# Dumb joke of the day!



## monkE (Aug 4, 2010)

How can the cemetry raise it's burial prices and blame it on the cost of living?


----------



## Diztrbd1 (Apr 21, 2010)

lol good one Mike....gonna have to have a "Dumb joke of the day!" section at the rate your going  maybe you could just keep adding to one thread that way anyone subscribed to it, like me lol, can keep up with them easier. Just a thought  
Is it me or is the site really lagging tonight? Takes a couple minutes for my replies to go thru


----------



## rescuepenguin (Apr 21, 2010)

I had a period of about 10 mins where I couldn't access the site.



Diztrbd1 said:


> lol good one Mike....gonna have to have a "Dumb joke of the day!" section at the rate your going  maybe you could just keep adding to one thread that way anyone subscribed to it, like me lol, can keep up with them easier. Just a thought
> Is it me or is the site really lagging tonight? Takes a couple minutes for my replies to go thru


----------



## monkE (Aug 4, 2010)

all right john, good call... for now on, i'll use this thread for my dumb jokes from here on out!


----------



## Diztrbd1 (Apr 21, 2010)

lol sounds good, I'll unsubscribe the others... might make the new jokes * bold *so they stick out amongst any comments....like mine lol...make sure to keep em coming :bigsmile:

Thanks Steve, wanted to make sure it wasn't just me. It's better now. Sorry Mike took, 5 minutes for the 1st reply to go thru had to ask someone, figured I'd just add it to the post in case it ever went thru lol


----------



## Slopster (Mar 14, 2011)

OK heres the dumb joke of the day

Q:: Whats a drunken pirates worst nightmare?????

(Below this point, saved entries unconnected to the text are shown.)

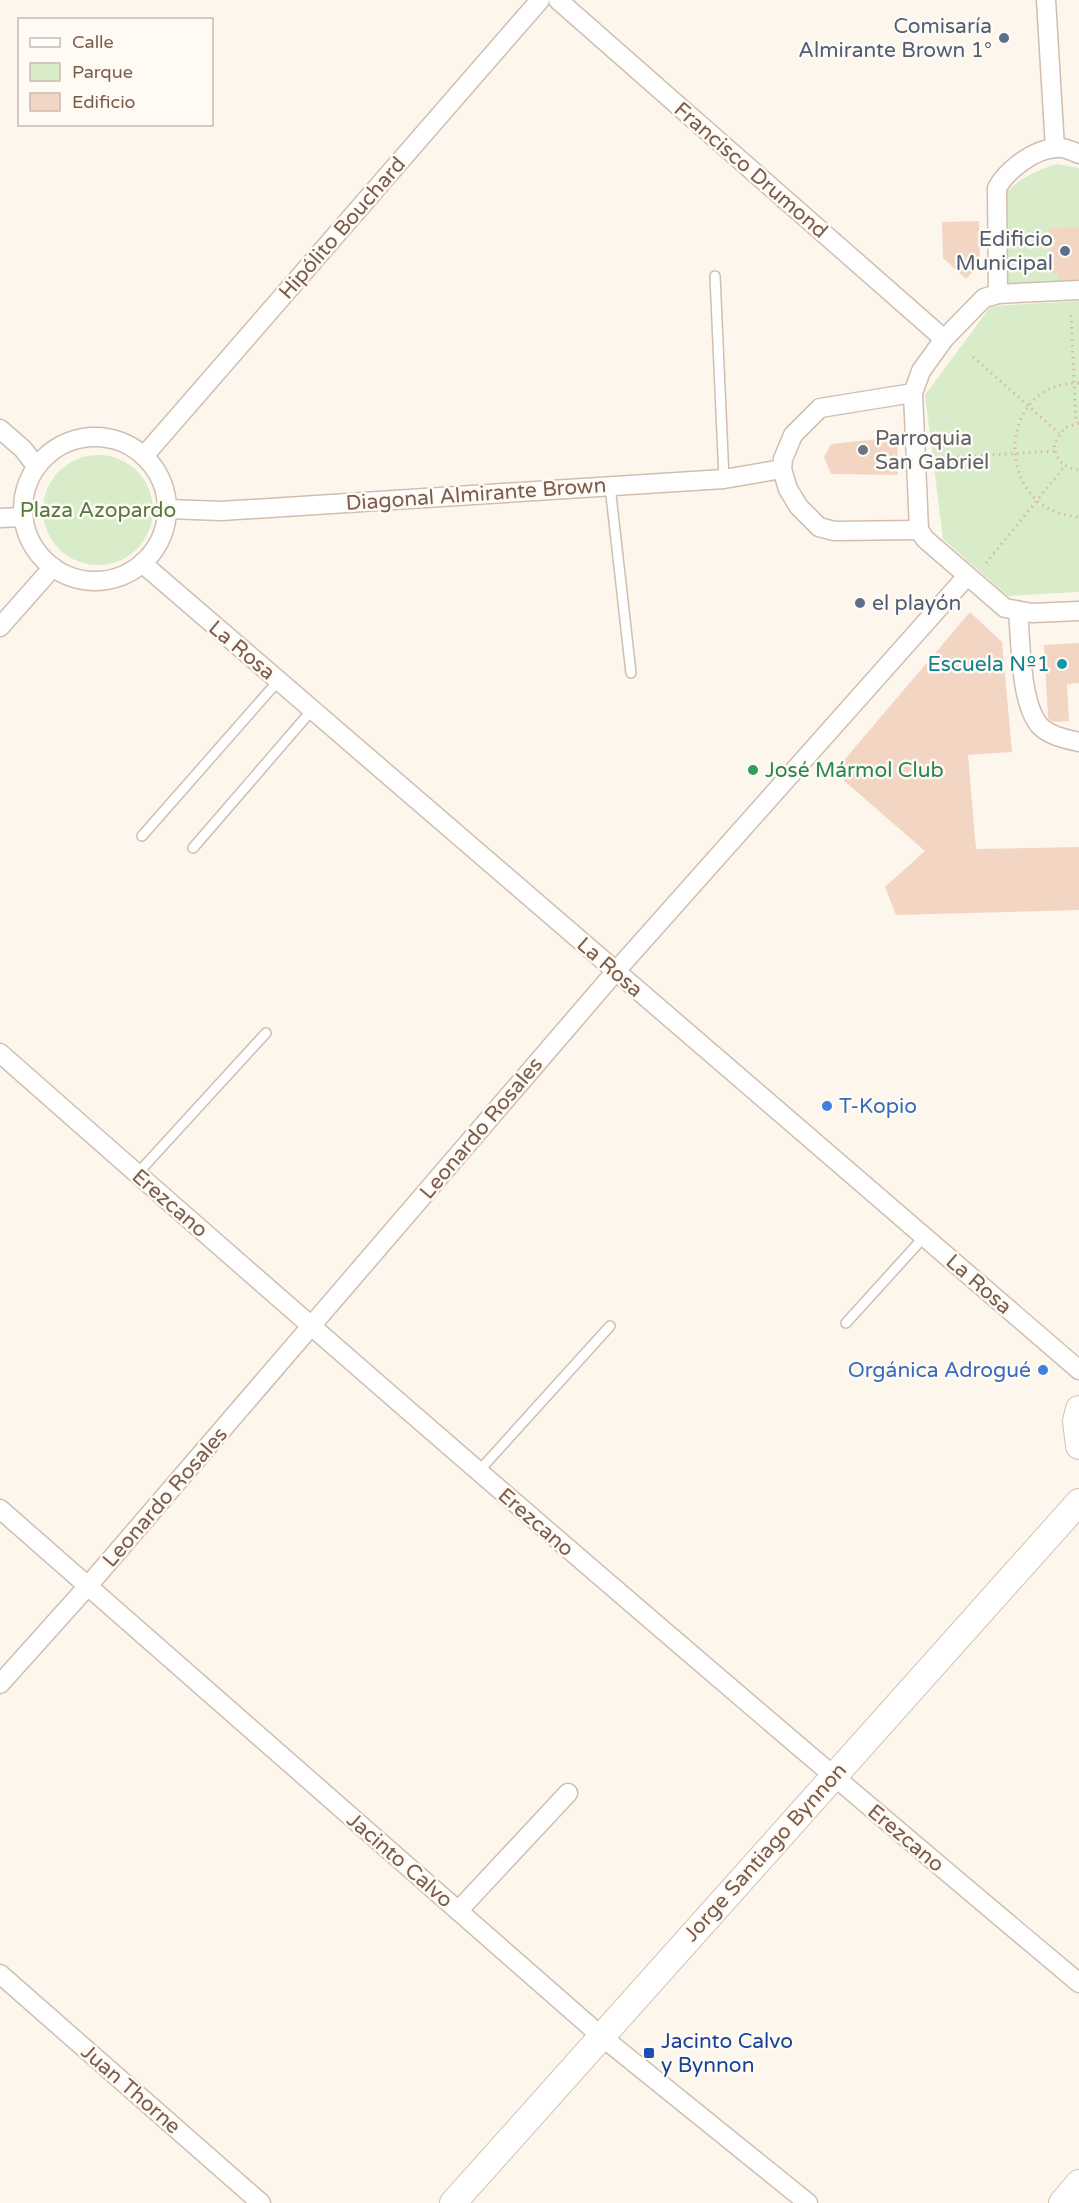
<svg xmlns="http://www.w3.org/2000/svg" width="1079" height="2203" font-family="'Varela Round',sans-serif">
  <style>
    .green { fill: #d8ecc9 }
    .building { fill: #f3d5c3 }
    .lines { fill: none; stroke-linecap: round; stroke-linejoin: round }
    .lane-casing { stroke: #d1beb0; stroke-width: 12 }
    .street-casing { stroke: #d1beb0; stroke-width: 21 }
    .secondary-casing { stroke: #d6c0b0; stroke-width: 28 }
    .path { stroke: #d9b8a5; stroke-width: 3; stroke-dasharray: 1.5 4.5; stroke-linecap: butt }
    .lane { stroke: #fff; stroke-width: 9 }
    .street { stroke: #fff; stroke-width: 18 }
    .secondary { stroke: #fff; stroke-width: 26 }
    .service-dot { fill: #5c6f8a; stroke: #fffaf3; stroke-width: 2 }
    .worship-dot { fill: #6b7280; stroke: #fffaf3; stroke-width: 2 }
    .culture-dot { fill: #0f9aa8; stroke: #fffaf3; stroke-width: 2 }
    .leisure-dot { fill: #2e9e5b; stroke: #fffaf3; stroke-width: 2 }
    .shop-dot { fill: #3f7fe0; stroke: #fffaf3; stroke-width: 2 }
    .transit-dot { fill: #1a4fb4; stroke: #fffaf3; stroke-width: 2 }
    .labels { text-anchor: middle; stroke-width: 5; stroke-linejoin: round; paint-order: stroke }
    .service-label { font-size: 21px; fill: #4e5e75; stroke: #fffaf3; text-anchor: end }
    .street-label { font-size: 21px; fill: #7a5c4d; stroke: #fffaf3 }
    .worship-label { font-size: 21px; fill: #5b616d; stroke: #fffaf3; text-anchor: start }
    .park-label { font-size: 21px; fill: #537a41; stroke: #fffaf3 }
    .culture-label { font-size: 21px; fill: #0d838f; stroke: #fffaf3; text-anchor: end }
    .leisure-label { font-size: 21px; fill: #27864d; stroke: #fffaf3; text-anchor: start }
    .shop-label { font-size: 21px; fill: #366cbe; stroke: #fffaf3; text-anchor: start }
    .transit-label { font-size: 21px; fill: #164399; stroke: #fffaf3; text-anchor: start }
  </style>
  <rect width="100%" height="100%" fill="#fdf6ec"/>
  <!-- green -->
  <g class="green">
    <path d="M1057,164l22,4v120l-71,3 -1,-99c14,-15 31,-22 50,-28z"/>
    <polygon points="1079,301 1079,592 1008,596 943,539 925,395 991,306"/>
    <circle cx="98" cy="510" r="55"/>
  </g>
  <!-- building -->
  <g class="building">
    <polygon points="979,221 980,264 966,279 943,258 942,222"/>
    <polygon points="1079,227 1079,279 1059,280 1058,273 1052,274 1048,229"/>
    <polygon points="897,437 898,475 831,474 824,457 831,444"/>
    <polygon points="970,612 1002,642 1012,752 968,755 976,849 1079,847 1079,910 896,915 885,887 925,851 834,772"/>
    <polygon points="1079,643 1079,683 1067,684 1069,721 1053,722 1048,718 1044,645"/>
  </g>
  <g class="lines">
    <!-- lane casing -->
    <g class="lane-casing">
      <g id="lane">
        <polyline points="715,276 724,479"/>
        <polyline points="610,486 631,673"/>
        <polyline points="142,836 279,680"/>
        <polyline points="193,848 312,710"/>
        <polyline points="137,1174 266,1033"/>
        <polyline points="846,1323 924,1237"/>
        <polyline points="478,1472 610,1326"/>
      </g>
    </g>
    <!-- street casing -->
    <g class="street-casing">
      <g id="street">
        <polyline points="558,0 944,339"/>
        <polyline points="1046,0 1055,148"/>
        <polyline points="1079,290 998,294 984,298 944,339 921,371 913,393 919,530 925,539 1005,608 1032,613 1079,611"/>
        <path d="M998,294l-1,-106c10,-18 37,-39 59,-40 8,-1 16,3 23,6"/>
        <polyline points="913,393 820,408 793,435 783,459 782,469 788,489 799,507 819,527 834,531 919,530"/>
        <polyline points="0,429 23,449 36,466"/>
        <circle cx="95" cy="509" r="72"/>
        <polyline points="144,456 540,0"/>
        <polyline points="168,509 221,511 724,479 782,469"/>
        <polyline points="0,518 22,517"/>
        <polyline points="142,563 1079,1370"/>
        <path d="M1018,612c3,30 2,92 22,114 10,10 26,13 39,16"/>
        <polyline points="0,627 53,567"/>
        <path d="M0,1053c356,314 715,625 1079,930"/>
        <polyline points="0,1509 601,2036 808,2203"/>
        <polyline points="0,1684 87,1587 616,971 967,576"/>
        <polyline points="458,1911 568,1793"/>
        <polyline points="0,1974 261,2203"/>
      </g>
    </g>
    <!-- secondary casing -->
    <g class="secondary-casing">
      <g id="secondary">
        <polyline points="1079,1409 1076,1421 1079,1446"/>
        <polyline points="453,2203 1079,1502"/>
        <polyline points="1062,2203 1079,2183"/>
      </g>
    </g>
    <!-- path -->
    <g class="path">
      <polyline points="1071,315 1076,423"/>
      <polyline points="973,357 1059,433"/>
      <path d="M1079,383c-83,-2 -88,128 0,134"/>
      <path d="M1079,423l-15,5 -10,16c1,16 10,24 25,26"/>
      <polyline points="945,458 1055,451"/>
      <polyline points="986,563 1065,466"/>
    </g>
    <!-- lane -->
    <use href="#lane" class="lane"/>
    <!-- street -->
    <use href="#street" class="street"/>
    <!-- secondary -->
    <use href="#secondary" class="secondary"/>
  </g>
  <!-- markers -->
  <g class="service-dot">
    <circle cx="1004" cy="38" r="6"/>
    <circle cx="1065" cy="251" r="6"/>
    <circle cx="860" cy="603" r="6"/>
  </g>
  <circle class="worship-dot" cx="863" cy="450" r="6"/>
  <circle class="culture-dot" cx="1062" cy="664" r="6"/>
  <circle class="leisure-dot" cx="753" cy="770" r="6"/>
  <g class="shop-dot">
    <circle cx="827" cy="1106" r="6"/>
    <circle cx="1043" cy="1370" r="6"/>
  </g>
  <rect class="transit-dot" x="643" y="2047" width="12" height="12" rx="3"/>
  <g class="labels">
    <!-- service labels -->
    <g class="service-label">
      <text x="992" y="33">Comisaría<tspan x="992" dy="24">Almirante Brown 1°</tspan></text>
      <text x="1053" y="246">Edificio<tspan x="1053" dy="24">Municipal</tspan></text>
      <text x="872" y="610" text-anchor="start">el playón</text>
    </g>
    <!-- street labels -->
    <g class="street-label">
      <text transform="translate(751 170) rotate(41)" y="7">Francisco Drumond</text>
      <text transform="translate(342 228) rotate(-49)" y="7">Hipólito Bouchard</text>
      <text transform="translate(476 494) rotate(-4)" y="7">Diagonal Almirante Brown</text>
      <text transform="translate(242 650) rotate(40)" y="7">La Rosa</text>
      <text transform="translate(610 967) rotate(41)" y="7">La Rosa</text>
      <text transform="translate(481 1128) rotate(-50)" y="7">Leonardo Rosales</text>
      <text transform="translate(170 1203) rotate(41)" y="7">Erezcano</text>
      <text transform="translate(979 1284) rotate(41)" y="7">La Rosa</text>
      <text transform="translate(165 1497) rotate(-49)" y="7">Leonardo Rosales</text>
      <text transform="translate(536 1522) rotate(41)" y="7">Erezcano</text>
      <text transform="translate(906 1838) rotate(40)" y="7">Erezcano</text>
      <text transform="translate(765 1852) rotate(-48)" y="7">Jorge Santiago Bynnon</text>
      <text transform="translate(400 1860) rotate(41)" y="7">Jacinto Calvo</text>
      <text transform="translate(131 2089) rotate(41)" y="7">Juan Thorne</text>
    </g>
    <!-- worship labels -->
    <g class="worship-label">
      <text x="875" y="445">Parroquia<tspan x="875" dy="24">San Gabriel</tspan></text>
    </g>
    <!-- park labels -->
    <g class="park-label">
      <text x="98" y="517">Plaza Azopardo</text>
    </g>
    <!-- culture labels -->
    <g class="culture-label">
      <text x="1050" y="671">Escuela Nº1</text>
    </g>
    <!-- leisure labels -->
    <g class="leisure-label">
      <text x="765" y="777">José Mármol Club</text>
    </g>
    <!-- shop labels -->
    <g class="shop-label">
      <text x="839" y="1113">T-Kopio</text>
      <text x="1031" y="1377" text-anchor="end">Orgánica Adrogué</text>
    </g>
    <!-- transit labels -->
    <g class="transit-label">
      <text x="661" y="2048">Jacinto Calvo<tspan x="661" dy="24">y Bynnon</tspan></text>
    </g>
  </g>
  <!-- legend -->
  <rect x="18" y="18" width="195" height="108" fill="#fffaf3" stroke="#cabbb1" stroke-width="1.5"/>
  <rect x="30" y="38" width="30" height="9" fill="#ffffff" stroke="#cabbb1" stroke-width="1.5"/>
  <text x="72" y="48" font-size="18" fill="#7a5c4d">Calle</text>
  <rect x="30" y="63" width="30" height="18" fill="#d8ecc9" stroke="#cabbb1" stroke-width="1.5"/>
  <text x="72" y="78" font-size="18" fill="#7a5c4d">Parque</text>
  <rect x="30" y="93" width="30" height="18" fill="#f3d5c3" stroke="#cabbb1" stroke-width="1.5"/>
  <text x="72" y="108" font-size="18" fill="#7a5c4d">Edificio</text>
</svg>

A: A sunken chest and no Booty...:bigsmile:


----------



## monkE (Aug 4, 2010)

Slopster said:


> OK heres the dumb joke of the day
> 
> Q:: Whats a drunken pirates worst nightmare?????
> 
> A: A sunken chest and no Booty...:bigsmile:


lol that's a good one


----------



## monkE (Aug 4, 2010)

What do the Winnipeg Blue Bombers and Canada Post have in common? 


They both wear uniforms, but don't deliver!


----------



## Slopster (Mar 14, 2011)

What does a Surrey boy get for Christmas??????

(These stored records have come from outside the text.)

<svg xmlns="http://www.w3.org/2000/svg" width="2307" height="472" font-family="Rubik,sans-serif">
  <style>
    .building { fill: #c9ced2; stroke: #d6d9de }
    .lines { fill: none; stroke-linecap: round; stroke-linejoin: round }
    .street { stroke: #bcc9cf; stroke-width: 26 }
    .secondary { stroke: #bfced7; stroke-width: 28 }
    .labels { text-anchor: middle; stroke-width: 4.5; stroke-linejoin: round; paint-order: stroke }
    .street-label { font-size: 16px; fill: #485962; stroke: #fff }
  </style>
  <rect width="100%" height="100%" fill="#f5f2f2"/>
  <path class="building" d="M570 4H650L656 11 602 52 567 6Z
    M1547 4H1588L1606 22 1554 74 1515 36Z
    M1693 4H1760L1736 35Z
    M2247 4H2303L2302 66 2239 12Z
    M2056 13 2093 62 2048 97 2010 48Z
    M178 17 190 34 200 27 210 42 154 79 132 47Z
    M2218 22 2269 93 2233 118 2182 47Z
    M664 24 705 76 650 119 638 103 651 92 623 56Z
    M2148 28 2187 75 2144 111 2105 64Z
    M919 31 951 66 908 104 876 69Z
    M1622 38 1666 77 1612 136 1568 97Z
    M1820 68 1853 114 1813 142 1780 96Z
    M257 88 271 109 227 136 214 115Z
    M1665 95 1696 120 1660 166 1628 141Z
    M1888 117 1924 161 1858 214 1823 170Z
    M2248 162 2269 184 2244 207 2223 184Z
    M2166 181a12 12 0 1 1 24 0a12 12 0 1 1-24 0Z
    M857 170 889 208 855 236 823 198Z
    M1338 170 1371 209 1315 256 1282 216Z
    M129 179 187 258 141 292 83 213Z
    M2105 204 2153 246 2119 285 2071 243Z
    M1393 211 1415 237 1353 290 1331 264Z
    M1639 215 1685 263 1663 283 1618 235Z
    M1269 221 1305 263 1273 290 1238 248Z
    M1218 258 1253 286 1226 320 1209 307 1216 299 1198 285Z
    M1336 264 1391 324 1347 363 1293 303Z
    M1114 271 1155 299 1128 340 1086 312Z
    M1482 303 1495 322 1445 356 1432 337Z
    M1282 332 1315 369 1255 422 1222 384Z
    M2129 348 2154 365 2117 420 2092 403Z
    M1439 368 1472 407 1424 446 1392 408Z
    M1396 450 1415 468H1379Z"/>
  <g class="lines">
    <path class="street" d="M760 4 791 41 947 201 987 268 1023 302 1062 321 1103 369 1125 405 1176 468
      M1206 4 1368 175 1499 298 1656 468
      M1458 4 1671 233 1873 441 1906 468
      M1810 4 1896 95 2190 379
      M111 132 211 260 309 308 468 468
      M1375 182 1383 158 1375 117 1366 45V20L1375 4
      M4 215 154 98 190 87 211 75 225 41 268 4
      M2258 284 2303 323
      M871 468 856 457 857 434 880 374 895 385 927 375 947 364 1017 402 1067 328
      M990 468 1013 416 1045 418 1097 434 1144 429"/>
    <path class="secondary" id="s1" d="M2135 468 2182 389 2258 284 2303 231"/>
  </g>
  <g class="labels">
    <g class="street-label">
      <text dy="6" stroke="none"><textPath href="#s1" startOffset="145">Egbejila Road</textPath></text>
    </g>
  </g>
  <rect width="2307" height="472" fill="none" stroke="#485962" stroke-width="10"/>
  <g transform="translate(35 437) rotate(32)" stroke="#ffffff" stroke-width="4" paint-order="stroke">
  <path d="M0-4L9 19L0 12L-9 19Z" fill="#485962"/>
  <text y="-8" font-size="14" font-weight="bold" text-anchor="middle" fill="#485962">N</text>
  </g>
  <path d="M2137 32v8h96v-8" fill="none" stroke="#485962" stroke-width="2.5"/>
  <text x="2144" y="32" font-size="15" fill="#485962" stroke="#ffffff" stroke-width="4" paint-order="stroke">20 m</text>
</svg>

A Burnaby boy's bike.......


----------



## gklaw (May 31, 2010)

Slopster said:


> What does a Surrey boy get for Christmas??????
> 
> A Burnaby boy's bike.......


Baaaaaaaaaad


----------



## effox (Apr 21, 2010)

gklaw said:


> Baaaaaaaaaad


No kidding... I think I got his xbox.


----------



## monkE (Aug 4, 2010)

*What do you call rosanne in a casino??

Fat chance!*


----------



## jobber (May 14, 2010)

*rimshot*
Ba dum tssshhh

Oh man. some pretty funny stuff.


----------



## monkE (Aug 4, 2010)

Ok, these came of a hilarious email i received from my boss today:

You know you're an EXTREME ******* when:
You think loading the dishwasher means getting your wife drunk. (i didn't write it pleas don't get mad at me! lol it's funny though) 
Someone in your family died right after saying, 'Hey, guys, watch this.
You've been married three times and still have the same in-laws.


----------



## neoh (Apr 22, 2010)

What do the Leafs and the Titanic have in common?
They both look good until they hit the ice.


----------



## neoh (Apr 22, 2010)

Oh wait.

What’s the difference between a manned mission to Mars and the prospect of the Leafs hoisting a Stanley Cup? A manned mission to Mars is attainable during our lifetime and will cost less.


----------



## monkE (Aug 4, 2010)

ouch ryan, you cut me deep


----------



## neoh (Apr 22, 2010)




----------



## monkE (Aug 4, 2010)

So these two baby seals.... walk into a club!!! hahahahahaha bout time something funny came out of 9gag


----------



## Diztrbd1 (Apr 21, 2010)

that is sooooo bad lol hey is this a good place for this:


----------



## monkE (Aug 4, 2010)

bringing the thread back!!!


----------



## effox (Apr 21, 2010)

wow, forgot about this thread.


----------



## onefishtwofish (Apr 21, 2010)

why do farts smell?




so the deaf can enjoy them too


----------